Why is there no support for static class members?

natprogger · August 19, 2013, 12:29am

Whats up? When will CUDA C++ support static class members on the device? I find it very annoying that it doesn’t. And if and when it will, will it be supported on devices of 3.0?

Have a nice day everyone.

P.S.
And why hasn’t it already? Support for this feature would make a lot of systems much more efficient, especially when building template libraries. I just do not understand why global device memory is supported and not static class data, they are basically the same thing? Fill me in if I’m missing something, please I would love to know.

natprogger · August 19, 2013, 12:52am

#include <cuda_runtime.h>

class why_not
{
public:
static device int i;
};

natprogger · August 19, 2013, 1:02am

Its only a compiler issue isn’t it? the generated object file say PTX would simply have a
device int _why_not_i; generated that would be instanced for all device references to the static int i class member…

SPWorley · August 19, 2013, 3:44am

It’s likely a question of what such a static member would mean in a GPU context.
CPU’s are so simple… a static member is instanced once per class.
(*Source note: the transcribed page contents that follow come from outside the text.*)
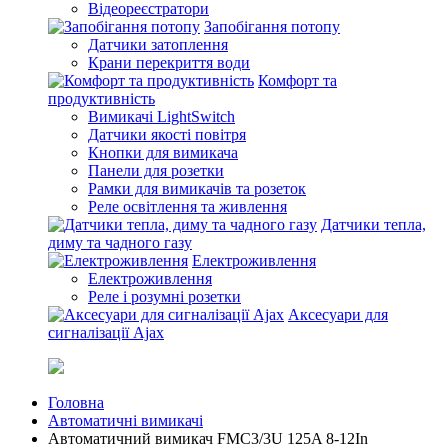
Відеореєстратори
Запобігання потопу
Датчики затоплення
Крани перекриття води
Комфорт та
продуктивність
Вимикачі LightSwitch
Датчики якості повітря
Кнопки для вимикача
Панели для розетки
Рамки для вимикачів та розеток
Реле освітлення та живлення
Датчики тепла,
диму та чадного газу
Електроживлення
Електроживлення
Реле і розумні розетки
Аксесуари для
сигналізації Ajax
Головна
Автоматичні вимикачі
Автоматичний вимикач FMC3/3U 125A 8-12In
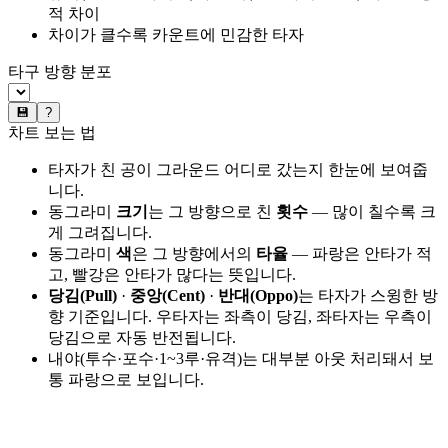
적 차이
차이가 클수록 카운트에 민감한 타자
타구 방향 분포
💾
?
차트 보는 법
타자가 친 공이 그라운드 어디로 갔는지 한눈에 보여줍
니다.
동그라미
크기
는 그 방향으로 친
횟수
— 많이 칠수록 크
게 그려집니다.
동그라미
색
은 그 방향에서의
타율
— 파랑은 안타가 적
고, 빨강은 안타가 많다는 뜻입니다.
당김(Pull)
·
중앙(Cent)
·
반대(Oppo)
는 타자가 스윙한 방
향 기준입니다. 우타자는 좌측이 당김, 좌타자는 우측이
당김으로 자동 반전됩니다.
내야(투수·포수·1~3루·유격)는 대부분 아웃 처리돼서 보
통 파랑으로 보입니다.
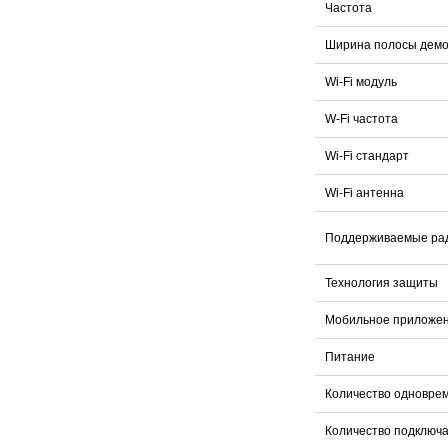
Частота
Ширина полосы дем
Wi-Fi модуль
W-Fi частота
Wi-Fi стандарт
Wi-Fi антенна
Поддерживаемые ра
Технология защиты
Мобильное приложе
Питание
Количество одновре
Количество подключ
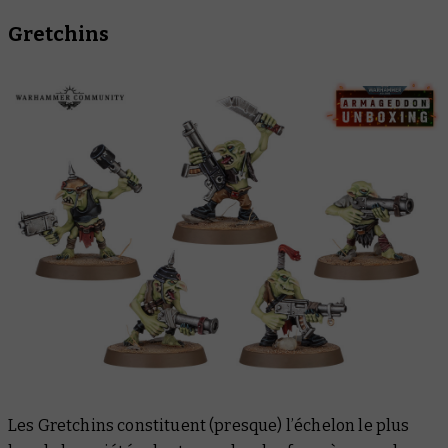
Gretchins
Les Gretchins constituent (presque) l’échelon le plus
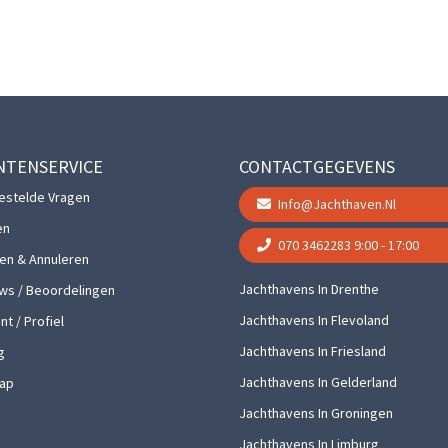
NTENSERVICE
CONTACTGEGEVENS
estelde Vragen
Info@jachthaven.nl
en
070 3462283
9:00 - 17:00
gen & Annuleren
Jachthavens In Drenthe
ws / Beoordelingen
Jachthavens In Flevoland
t / Profiel
Jachthavens In Friesland
g
Jachthavens In Gelderland
ap
Jachthavens In Groningen
Jachthavens In Limburg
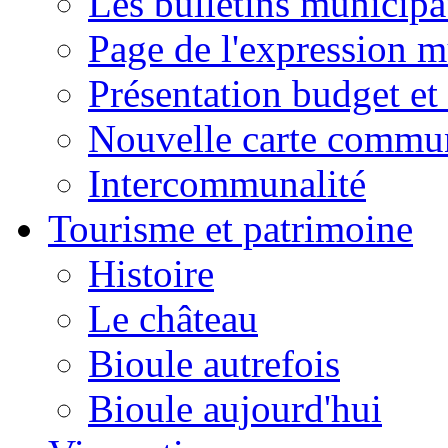
Les bulletins municip
Page de l'expression m
Présentation budget et
Nouvelle carte commu
Intercommunalité
Tourisme et patrimoine
Histoire
Le château
Bioule autrefois
Bioule aujourd'hui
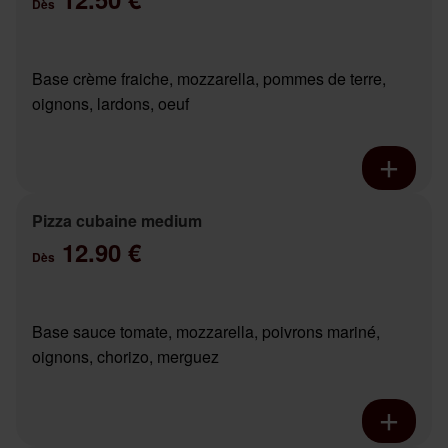
Dès
Base crème fraiche, mozzarella, pommes de terre,
oignons, lardons, oeuf
Pizza cubaine medium
12.90 €
Dès
Base sauce tomate, mozzarella, poivrons mariné,
oignons, chorizo, merguez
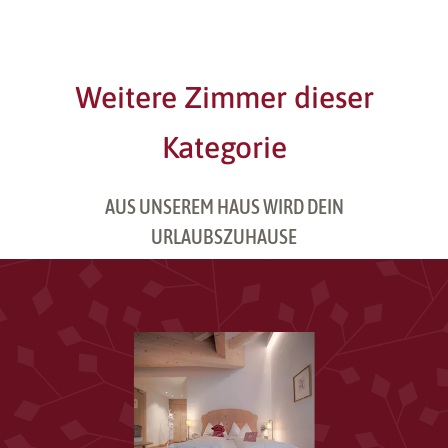
Weitere Zimmer dieser
Kategorie
AUS UNSEREM HAUS WIRD DEIN
URLAUBSZUHAUSE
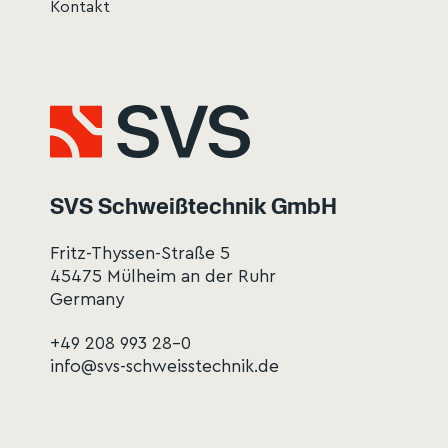
Kontakt
SVS Schweißtechnik GmbH
Fritz-Thyssen-Straße 5
45475 Mülheim an der Ruhr
Germany
+49 208 993 28-0
info@svs-schweisstechnik.de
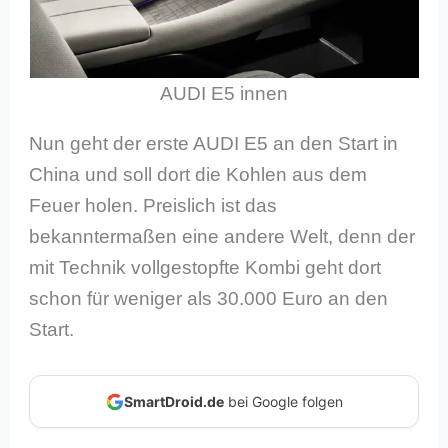
AUDI E5 innen
Nun geht der erste AUDI E5 an den Start in
China und soll dort die Kohlen aus dem
Feuer holen. Preislich ist das
bekanntermaßen eine andere Welt, denn der
mit Technik vollgestopfte Kombi geht dort
schon für weniger als 30.000 Euro an den
Start.
SmartDroid.de
bei Google folgen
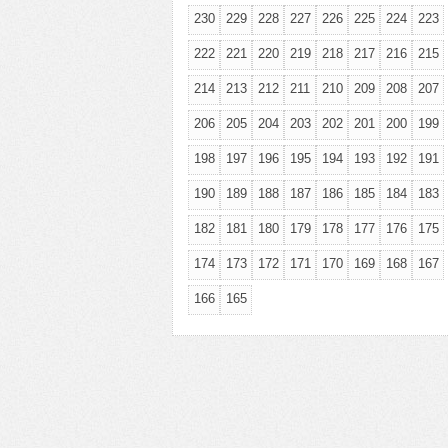
230
229
228
227
226
225
224
223
222
221
220
219
218
217
216
215
214
213
212
211
210
209
208
207
206
205
204
203
202
201
200
199
198
197
196
195
194
193
192
191
190
189
188
187
186
185
184
183
182
181
180
179
178
177
176
175
174
173
172
171
170
169
168
167
166
165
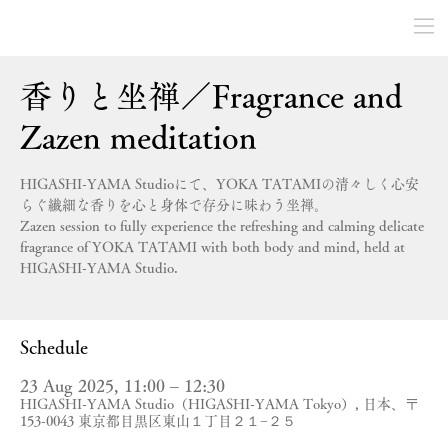
香りと坐禅／Fragrance and
Zazen meditation
HIGASHI-YAMA Studioにて、YOKA TATAMIの清々しく心安
らぐ繊細な香りを心と身体で存分に味わう坐禅。
Zazen session to fully experience the refreshing and calming delicate
fragrance of YOKA TATAMI with both body and mind, held at
HIGASHI-YAMA Studio.
Schedule
23 Aug 2025, 11:00 – 12:30
HIGASHI-YAMA Studio（HIGASHI-YAMA Tokyo）, 日本、〒
153-0043 東京都目黒区東山１丁目２１−２５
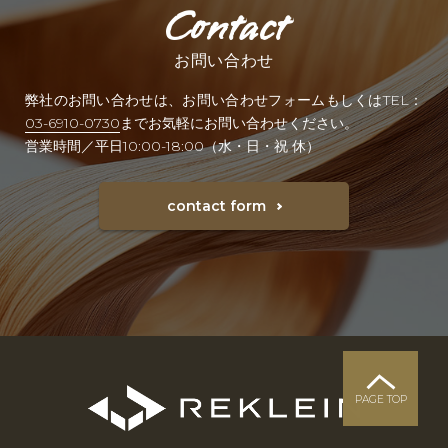
お問い合わせ
弊社のお問い合わせは、お問い合わせフォームもしくはTEL：
03-6910-0730
までお気軽にお問い合わせください。
営業時間／平日10:00-18:00（水・日・祝 休）
contact form
PAGE TOP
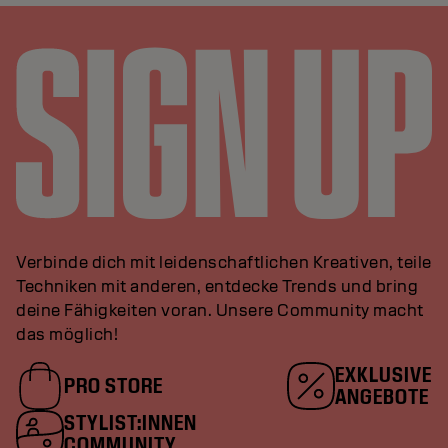
Verbinde dich mit leidenschaftlichen Kreativen, teile
Techniken mit anderen, entdecke Trends und bring
deine Fähigkeiten voran. Unsere Community macht
das möglich!
EXKLUSIVE
PRO STORE
ANGEBOTE
STYLIST:INNEN
COMMUNITY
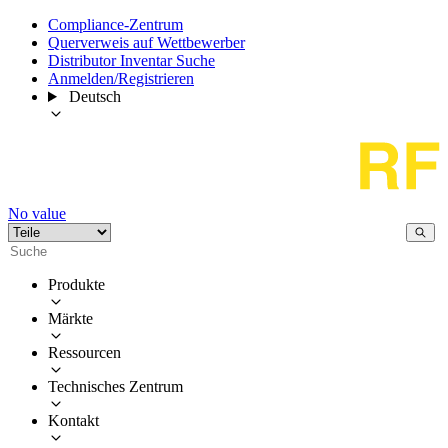
Compliance-Zentrum
Querverweis auf Wettbewerber
Distributor Inventar Suche
Anmelden/Registrieren
Deutsch
No value
Produkte
Märkte
Ressourcen
Technisches Zentrum
Kontakt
Since there’s only one memory space on a CPU, and one program that runs from creation to termination, this is well defined.

But what would a “static class member” idiom even mean on a GPU? It can’t be the same as the GPU since there’s so many new questions about its definition. Perhaps every thread has its own static member, even if that thread accesses multiple copies of the class? Every block has a single static member? Every kernel? Every DEVICE, since classes can live in memory beyond kernel invocations?

If there were a clear design answer (and reasonable use case for that example), it might be codified. But static members are really just syntactic sugar for global variables, and can be implemented by programmers as such globals. So it’s not like you can’t have static data on the GPU… you just have to define better what it means and manage it yourself.

natprogger · August 19, 2013, 6:49am

Any of those memory spaces based on the semantic declaration of the static memory would be a good answer. A start for such implementation would at least allow a template class member that is static to be declared for any thread (that ever accesses that class…) per-GPU, or any thread of a declared stage of parallel context perhaps… I wish to access this static member for any of that templates instantiated use by any thread for the duration of the host (per-GPU). The members use on the host controls my access and permutes its information when required for coordination of the device accesses.

They are much like sugar, I agree and extremely powerful for template global’s. Its really hard to get around and by the fact that I can not have a global “of class” variable declared in a class for application duration but I can for the global namespace. All I need to do is access a classified global datum that resides in a template and is thus instantiated by the compiler at my discretion. A singleton datum in a template being just that and having a static member resolves this, is very simple, and is a compiler detail.